So what happens when a novella effectively becomes a novel? It's an interesting question. The Mist isn't as long as Carrie or The Girl Who Loved Tom Gordon, but it rivals The Colorado Kid for page count, and flat-out beats Blockade Billy. On the other hand, it is dwarfed by something like "The Langoliers," the lead-off story from Four Past Midnight. What makes a novel a novel? Is it page count? Is it the depth and complexity of the story? Is it the fact that a movie's coming out and the producers wanted a cheap way to market it in book form? I'm sure there are many factors.
What's intriguing is that The Mist actually works as its own novel, perhaps more easily now than at any other point in King's career. In 1980, when the novella was first published in the Dark Forces anthology, King was all about resolution. Books like The Dead Zone, Firestarter, and Cujo all had definite, concrete endings. Even the original publication of The Stand, which ends with the enigmatic, "I don't know," had had a satisfying climax and resolution (or two. Or three.) But The Mist? The Mist doesn't end.
It's interesting to contrast the legacy of The Mist and the reaction to King's more recent open-ended books. Where Lisey's Story and Dreamcatcher focused on motifs common in King's earliest work - psychic phenomena, children under threat from monsters - The Mist actually is an earlier work, anticipating (and now echoing) themes and narrative devices in King's more recent fiction. (This is reminiscent of Blaze, a "trunk" novel written concurrently with 'Salem's Lot yet published only recently, and sharing the same narrative structure as King's newest book, Lisey's Story.) While The Mist has long been a fan favorite, the reactions to books like From a Buick 8, The Colorado Kid, and Cell have been mixed, often angry, the main argument that King "didn't know how to end it, so he just stopped and left everyone hanging." There's a bit of disparity in that. Though King effectively concluded his exploration into open endings with Cell, this re-publication of The Mist (commercial concerns aside) seems an interesting coda.
How's the story? As scary as you remember, if not more. Reading it as a self-encompassing work like this forces the reader to pay attention to little details more - David Drayton's relationship with his son, for instance, and how he notices near the end that he's sleeping too much. It's a very human observation in a story that's very much about monsters. (The book's interest in Lovecraftian creatures and imagery again fits in with King's recent work, recalling the horrors of From a Buick 8, and a tertiary character in Cell - a woman screaming religious dogma in the streets, threatening Alice - brings to mind Mother Carmody.) David's determination to head home, no matter what the cost is understandable and palpably felt, yet he returns only to find out that the road is impassible. One of the few things keeping him going throughout the entire book is the hope that he might see his wife again. To have that hope yanked away by something as pragmatic as a tree in the road is indicative of The Mist's human perspective in the face of unreal horrors.
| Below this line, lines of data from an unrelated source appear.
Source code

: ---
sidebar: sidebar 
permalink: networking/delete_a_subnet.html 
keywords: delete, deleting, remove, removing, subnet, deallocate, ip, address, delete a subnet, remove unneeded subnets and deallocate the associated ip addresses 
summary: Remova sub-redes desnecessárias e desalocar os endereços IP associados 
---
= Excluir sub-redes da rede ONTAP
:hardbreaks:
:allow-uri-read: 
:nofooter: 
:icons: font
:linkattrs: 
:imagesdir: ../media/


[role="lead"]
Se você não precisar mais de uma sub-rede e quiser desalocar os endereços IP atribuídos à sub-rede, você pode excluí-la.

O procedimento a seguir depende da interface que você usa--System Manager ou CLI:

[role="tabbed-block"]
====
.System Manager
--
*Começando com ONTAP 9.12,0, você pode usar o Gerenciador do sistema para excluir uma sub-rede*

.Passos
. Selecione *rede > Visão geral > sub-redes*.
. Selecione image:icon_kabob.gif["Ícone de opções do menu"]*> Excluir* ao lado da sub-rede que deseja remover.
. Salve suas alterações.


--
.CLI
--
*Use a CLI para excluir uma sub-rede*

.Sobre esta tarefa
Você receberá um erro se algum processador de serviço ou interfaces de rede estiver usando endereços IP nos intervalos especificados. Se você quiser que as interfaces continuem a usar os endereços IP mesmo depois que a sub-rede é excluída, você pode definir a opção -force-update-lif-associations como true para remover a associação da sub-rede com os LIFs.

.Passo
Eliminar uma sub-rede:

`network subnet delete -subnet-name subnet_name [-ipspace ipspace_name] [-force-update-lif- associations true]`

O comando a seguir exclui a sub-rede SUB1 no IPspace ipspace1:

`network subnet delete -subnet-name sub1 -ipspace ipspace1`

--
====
The book's narrative momentum leaves little room for complexity or depth, but those are not primary concerns in a work of this size and intent. Here we have a single situation and a few basic characters. The characters are allowed to grow and change, but only so much in the scant 240 pages allotted. What we have is a relentless, propulsive read with believable (if slightly superficial) characters doing the best that they can in an impossible situation. Interestingly, The Mist ends with the same word as ended "Rita Hayworth and Shawshank Redemption," something likely not overlooked when Frank Darabont chose to direct it. The Mist as its own book is a marketing gimmick, certainly, but its themes and structure place it convincingly in this stretch of King's long career, underscoring just how enduring a work it is.